La dernière partie de cet essai, qui demeure alerte malgré le poids théorique, procède à une lecture croisée de Théoret et de Tostevin et propose une éthique du soi dans un premier temps, alors que Brandt, Mouré et Brossard sont mises ensuite à profit pour tracer les grandes lignes d’une éthique de l’amour. Un tel jumelage ne peut faire l’économie de certaines répétitions ; forcément, il faut redessiner les priorités de chacune des auteures, dans leurs différences, dans les détails de cette différence, puisque c’est de cela qu’il s’agit, et dans toutes les modulations de leurs identités respectives. Qu’importe : Carrière ne manque pas de souffle et le démontre en se penchant sur d’autres oeuvres de ces mêmes auteures, comme pour bien prouver que toute cette obsession du maternel chez les Québécoises et les Canadiennes anglaises n’est pas le fruit d’une coïncidence ou d’un capricieux hasard mais bien le reflet d’une nécessité vitale, urgente. L’essayiste cherchait, selon ses propres dires, à évoquer la possibilité matérielle d’un échange éthique et non pas d’en confirmer l’existence préalable : ses analyses sensibles et très poussées font conclure à la réussite de son projet.
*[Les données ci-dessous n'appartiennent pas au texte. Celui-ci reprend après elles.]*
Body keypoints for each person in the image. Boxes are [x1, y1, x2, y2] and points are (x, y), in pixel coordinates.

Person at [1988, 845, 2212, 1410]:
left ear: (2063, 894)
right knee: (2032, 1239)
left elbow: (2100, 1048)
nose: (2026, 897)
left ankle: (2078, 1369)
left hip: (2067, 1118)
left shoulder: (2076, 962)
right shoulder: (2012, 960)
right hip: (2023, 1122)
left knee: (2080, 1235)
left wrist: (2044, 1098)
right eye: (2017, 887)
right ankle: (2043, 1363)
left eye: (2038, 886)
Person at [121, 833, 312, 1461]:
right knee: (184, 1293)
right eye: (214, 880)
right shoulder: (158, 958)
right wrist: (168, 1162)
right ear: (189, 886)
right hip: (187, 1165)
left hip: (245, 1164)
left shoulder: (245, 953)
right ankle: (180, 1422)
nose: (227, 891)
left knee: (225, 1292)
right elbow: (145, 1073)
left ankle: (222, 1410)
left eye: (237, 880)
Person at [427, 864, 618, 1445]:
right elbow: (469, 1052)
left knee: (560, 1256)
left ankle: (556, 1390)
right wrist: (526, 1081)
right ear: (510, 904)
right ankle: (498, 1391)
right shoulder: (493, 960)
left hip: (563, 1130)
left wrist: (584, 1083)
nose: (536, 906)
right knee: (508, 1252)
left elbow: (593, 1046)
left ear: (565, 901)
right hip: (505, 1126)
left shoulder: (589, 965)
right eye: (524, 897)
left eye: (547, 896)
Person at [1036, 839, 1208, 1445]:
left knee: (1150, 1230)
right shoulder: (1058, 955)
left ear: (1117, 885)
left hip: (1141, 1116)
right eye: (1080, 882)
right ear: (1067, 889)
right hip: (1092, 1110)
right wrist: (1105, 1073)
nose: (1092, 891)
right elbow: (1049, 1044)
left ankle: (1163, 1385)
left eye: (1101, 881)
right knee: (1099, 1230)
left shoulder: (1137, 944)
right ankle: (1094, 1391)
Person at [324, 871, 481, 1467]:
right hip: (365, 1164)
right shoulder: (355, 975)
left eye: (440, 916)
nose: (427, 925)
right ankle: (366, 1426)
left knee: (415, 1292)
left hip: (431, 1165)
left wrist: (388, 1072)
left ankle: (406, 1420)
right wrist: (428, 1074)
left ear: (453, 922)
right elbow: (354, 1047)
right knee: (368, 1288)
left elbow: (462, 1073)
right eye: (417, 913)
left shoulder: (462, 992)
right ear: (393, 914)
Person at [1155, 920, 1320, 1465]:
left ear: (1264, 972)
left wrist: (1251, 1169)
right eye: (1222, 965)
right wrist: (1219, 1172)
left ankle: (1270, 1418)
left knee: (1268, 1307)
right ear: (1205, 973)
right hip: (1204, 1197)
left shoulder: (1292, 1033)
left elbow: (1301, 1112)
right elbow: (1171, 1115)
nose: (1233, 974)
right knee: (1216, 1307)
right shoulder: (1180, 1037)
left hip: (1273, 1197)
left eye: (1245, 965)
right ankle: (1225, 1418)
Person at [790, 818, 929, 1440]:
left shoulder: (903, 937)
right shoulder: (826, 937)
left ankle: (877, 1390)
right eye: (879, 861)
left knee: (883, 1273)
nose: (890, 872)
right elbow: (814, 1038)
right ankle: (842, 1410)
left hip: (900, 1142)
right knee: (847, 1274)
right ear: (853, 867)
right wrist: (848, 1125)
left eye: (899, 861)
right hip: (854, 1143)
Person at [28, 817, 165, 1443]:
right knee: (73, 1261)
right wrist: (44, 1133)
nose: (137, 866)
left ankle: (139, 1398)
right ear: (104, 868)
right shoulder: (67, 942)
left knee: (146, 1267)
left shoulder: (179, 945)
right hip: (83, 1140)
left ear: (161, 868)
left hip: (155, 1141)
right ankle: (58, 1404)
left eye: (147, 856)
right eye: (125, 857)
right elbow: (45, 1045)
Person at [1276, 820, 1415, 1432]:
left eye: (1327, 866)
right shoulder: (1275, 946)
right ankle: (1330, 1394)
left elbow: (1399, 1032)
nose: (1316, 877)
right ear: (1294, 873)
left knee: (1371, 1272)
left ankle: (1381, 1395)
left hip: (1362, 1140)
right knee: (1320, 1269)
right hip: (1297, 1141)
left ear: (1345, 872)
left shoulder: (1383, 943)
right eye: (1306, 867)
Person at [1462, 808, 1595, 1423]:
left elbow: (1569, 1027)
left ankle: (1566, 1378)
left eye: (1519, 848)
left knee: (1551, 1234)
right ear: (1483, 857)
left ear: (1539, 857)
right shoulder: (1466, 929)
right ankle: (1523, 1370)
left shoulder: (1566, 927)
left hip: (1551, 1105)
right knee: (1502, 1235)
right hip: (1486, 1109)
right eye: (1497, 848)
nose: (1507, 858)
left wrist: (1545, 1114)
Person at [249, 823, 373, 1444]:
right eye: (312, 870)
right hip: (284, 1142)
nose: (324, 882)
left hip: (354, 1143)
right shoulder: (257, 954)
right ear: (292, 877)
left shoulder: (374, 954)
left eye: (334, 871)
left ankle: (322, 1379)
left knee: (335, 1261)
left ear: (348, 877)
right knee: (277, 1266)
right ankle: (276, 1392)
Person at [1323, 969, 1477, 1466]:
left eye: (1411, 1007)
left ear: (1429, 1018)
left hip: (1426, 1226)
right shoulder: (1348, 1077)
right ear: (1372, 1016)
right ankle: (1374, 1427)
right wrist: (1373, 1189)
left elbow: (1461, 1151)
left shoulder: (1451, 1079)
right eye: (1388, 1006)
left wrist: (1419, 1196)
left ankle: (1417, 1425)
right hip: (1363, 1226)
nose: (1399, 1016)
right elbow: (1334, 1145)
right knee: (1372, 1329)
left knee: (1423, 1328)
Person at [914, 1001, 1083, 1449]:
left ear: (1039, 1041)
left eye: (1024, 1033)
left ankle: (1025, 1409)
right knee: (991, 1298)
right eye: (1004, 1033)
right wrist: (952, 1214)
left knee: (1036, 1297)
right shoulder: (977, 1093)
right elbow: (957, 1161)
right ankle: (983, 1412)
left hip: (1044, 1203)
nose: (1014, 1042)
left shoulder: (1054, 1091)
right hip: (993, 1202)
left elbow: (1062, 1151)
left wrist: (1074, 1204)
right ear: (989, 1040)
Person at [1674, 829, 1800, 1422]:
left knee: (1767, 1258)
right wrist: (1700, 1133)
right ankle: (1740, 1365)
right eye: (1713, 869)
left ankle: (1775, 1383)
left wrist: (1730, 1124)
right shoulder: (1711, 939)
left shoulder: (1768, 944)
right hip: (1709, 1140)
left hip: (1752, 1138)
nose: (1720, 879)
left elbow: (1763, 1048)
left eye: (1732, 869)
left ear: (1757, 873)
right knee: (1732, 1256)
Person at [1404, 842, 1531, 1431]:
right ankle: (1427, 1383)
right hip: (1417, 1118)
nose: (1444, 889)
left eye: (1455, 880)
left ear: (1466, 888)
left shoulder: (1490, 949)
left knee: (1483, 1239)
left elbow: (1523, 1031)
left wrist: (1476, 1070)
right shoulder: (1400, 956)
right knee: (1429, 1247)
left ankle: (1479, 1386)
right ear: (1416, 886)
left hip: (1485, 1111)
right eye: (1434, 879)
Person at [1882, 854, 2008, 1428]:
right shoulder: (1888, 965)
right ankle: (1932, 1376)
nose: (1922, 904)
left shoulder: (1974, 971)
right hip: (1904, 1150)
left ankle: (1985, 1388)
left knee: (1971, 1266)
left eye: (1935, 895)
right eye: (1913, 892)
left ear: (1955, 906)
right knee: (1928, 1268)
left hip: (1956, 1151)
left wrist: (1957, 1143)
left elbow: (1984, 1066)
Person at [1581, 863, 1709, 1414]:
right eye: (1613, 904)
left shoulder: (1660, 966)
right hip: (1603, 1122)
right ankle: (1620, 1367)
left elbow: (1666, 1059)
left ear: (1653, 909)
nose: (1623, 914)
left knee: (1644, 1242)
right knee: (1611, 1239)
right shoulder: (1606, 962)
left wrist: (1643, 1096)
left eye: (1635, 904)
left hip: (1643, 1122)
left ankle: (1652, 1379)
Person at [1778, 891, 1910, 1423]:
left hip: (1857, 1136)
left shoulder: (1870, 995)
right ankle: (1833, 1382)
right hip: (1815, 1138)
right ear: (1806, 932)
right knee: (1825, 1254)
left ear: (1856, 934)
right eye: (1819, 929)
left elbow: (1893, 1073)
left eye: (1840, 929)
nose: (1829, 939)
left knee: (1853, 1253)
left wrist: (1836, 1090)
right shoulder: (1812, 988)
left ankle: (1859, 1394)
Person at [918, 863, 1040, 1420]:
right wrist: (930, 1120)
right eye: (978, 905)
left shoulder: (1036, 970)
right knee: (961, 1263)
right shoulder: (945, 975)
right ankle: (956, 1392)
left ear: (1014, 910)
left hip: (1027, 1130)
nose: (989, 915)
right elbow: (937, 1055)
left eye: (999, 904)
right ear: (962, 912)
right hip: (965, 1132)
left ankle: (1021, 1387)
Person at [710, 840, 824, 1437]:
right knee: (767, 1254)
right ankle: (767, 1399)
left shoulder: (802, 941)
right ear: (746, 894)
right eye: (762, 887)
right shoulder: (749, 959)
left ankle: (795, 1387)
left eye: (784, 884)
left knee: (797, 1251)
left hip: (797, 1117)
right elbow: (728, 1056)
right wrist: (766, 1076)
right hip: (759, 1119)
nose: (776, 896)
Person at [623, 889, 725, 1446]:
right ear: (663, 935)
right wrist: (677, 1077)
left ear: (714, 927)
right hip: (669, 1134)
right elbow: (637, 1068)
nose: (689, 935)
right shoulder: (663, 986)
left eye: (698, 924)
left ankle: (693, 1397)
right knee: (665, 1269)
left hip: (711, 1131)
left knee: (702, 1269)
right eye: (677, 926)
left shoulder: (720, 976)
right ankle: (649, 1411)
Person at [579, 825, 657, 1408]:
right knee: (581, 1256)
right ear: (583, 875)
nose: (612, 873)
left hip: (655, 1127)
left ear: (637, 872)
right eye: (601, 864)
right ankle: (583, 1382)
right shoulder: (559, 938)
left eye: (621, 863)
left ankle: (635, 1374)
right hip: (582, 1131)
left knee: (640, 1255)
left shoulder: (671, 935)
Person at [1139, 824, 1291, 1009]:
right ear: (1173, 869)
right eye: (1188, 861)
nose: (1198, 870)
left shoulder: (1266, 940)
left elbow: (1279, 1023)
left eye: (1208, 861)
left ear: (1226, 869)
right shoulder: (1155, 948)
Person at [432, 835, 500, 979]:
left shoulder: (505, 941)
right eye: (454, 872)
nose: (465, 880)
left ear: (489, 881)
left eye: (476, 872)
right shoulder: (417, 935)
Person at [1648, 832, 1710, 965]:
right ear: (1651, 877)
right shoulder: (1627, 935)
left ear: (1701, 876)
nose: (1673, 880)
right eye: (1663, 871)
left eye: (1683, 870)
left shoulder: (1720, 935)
Bref, ces deux essais ont le grand mérite de montrer les liens étroits qui unissent les féministes canadiennes-anglaises, françaises et québécoises. La parenté, et l’apparenté, pourrait-on dire, qui rapprochent ces textes délimitent des bases communes, des stratégies communes. Toutefois, si les deux ouvrages font découvrir au lectorat québécois des noms moins familiers, ils reconduisent lourdement, en ce qui a trait à la littérature québécoise, — plus particulièrement, la consécration de Théoret, Gagnon et Brossard —, de la première heure. À cet égard, les essayistes auraient été bien avisées de se référer plus abondamment à l’essai de Lori Saint-Martin, Le Nom de la Mère, en ce que cet ouvrage aurait permis de replacer ces « classiques » (je parle des oeuvres) dans une mouvance féministe littéraire moins limitée et en relation avec une réflexion sur l’indicible relation mère-fille qui se poursuit encore maintenant, tout en ne faisant pas la part aussi belle à Freud, Lacan, Derrida et leurs condisciples pour insister plutôt sur les travaux de Chodorow et d’autres femmes qui ont relu les Pères à l’aune d’un féminisme susceptible d’élargir le débat plutôt que de le reconduire. Cependant, il se dégage de ces deux essais l’impression réconfortante que les écritures au féminin et, mieux encore, les critiques au féminin, continuent de s’interroger entre elles, l’une refaisant l’autre, dans un mouvement réciproque qui évoque, puisque nous sommes dans la thématique de la mère, un processus de continuelle inter-gestation.